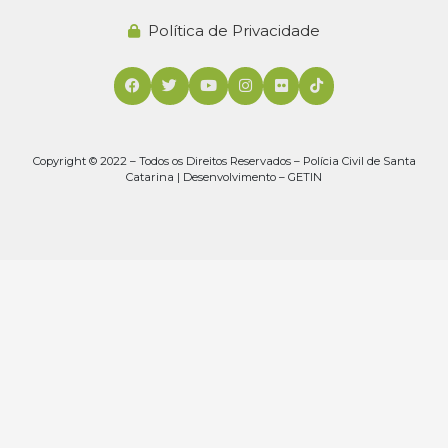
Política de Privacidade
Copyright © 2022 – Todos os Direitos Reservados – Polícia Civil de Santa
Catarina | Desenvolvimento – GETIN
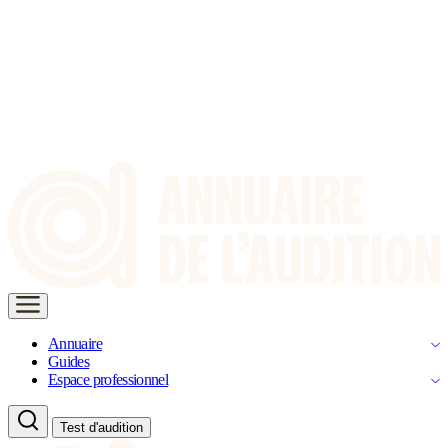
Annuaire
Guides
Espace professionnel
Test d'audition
━━━━
## Assignment:
Set down every entry exactly as it appears, but skip the pictures.

## Finished task:
Política de Privacidade
Copyright © 2022 – Todos os Direitos Reservados – Polícia Civil de Santa
Catarina | Desenvolvimento – GETIN
Annuaire
Guides
Espace professionnel
Test d'audition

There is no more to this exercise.